**DESCRIPTION OF THE TASK**
Please rewrite everything from the row containing "Q: Count the books on the shelves." down to the end of the rows, changing "black cloth" to "dark cloth" and leaving all else unchanged. Give only those rows, without the pictures.
===== SUPPLIED MATERIAL
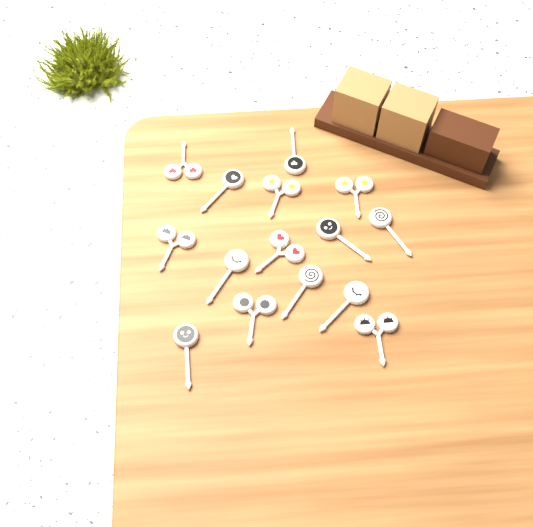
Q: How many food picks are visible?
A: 15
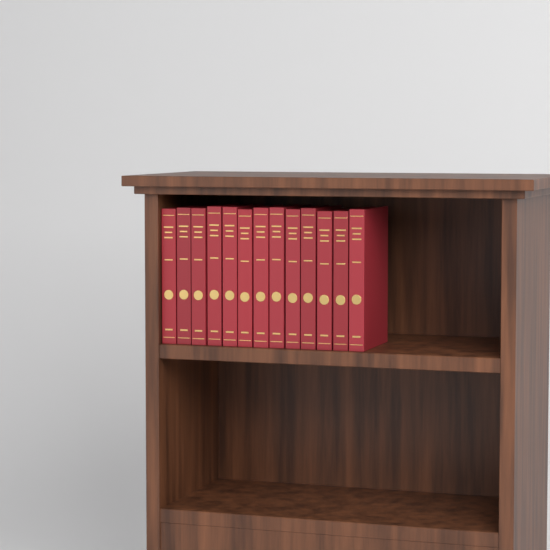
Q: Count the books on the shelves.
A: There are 13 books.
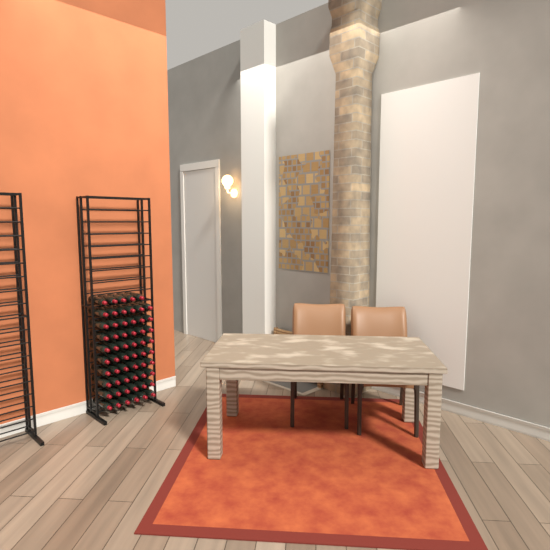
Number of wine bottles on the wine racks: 59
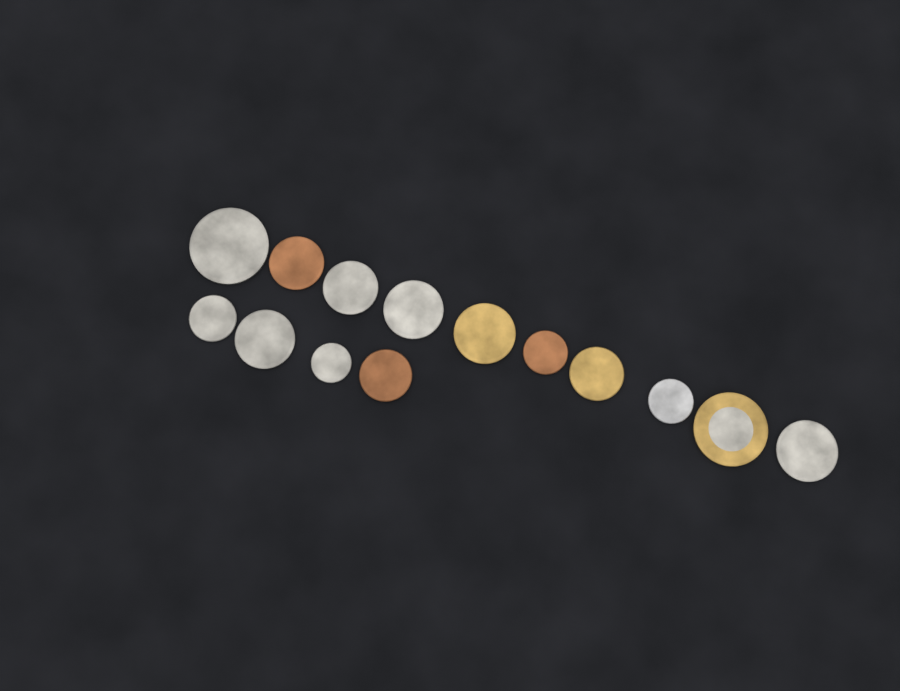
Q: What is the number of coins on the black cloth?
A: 14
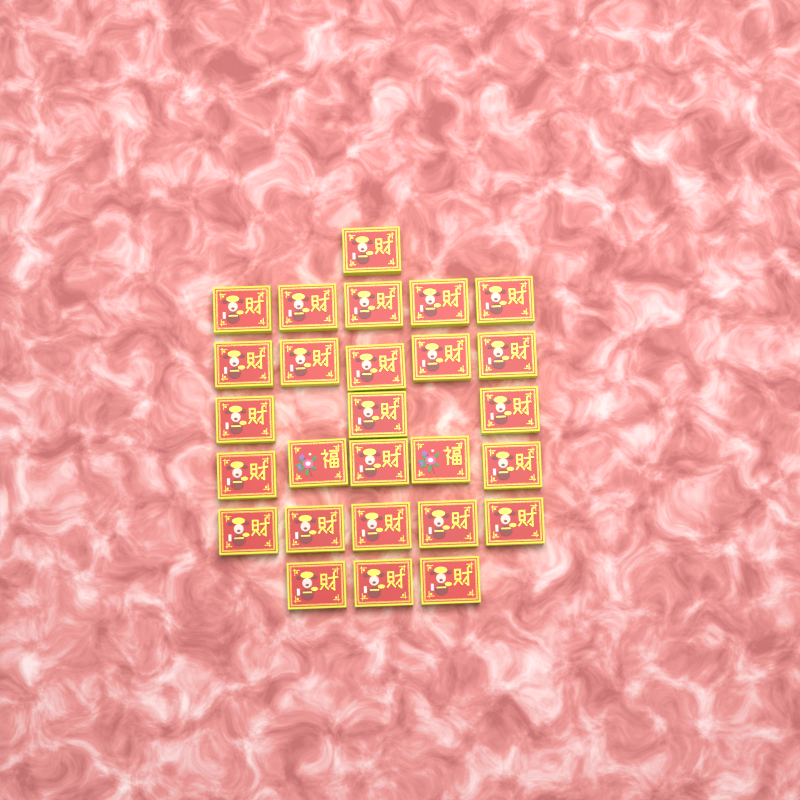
==========
**THE OUTPUT**
Q: Count the books on the shelves.
A: There are 13 books.
Number of wine bottles on the wine racks: 59
Q: What is the number of coins on the dark cloth?
A: 14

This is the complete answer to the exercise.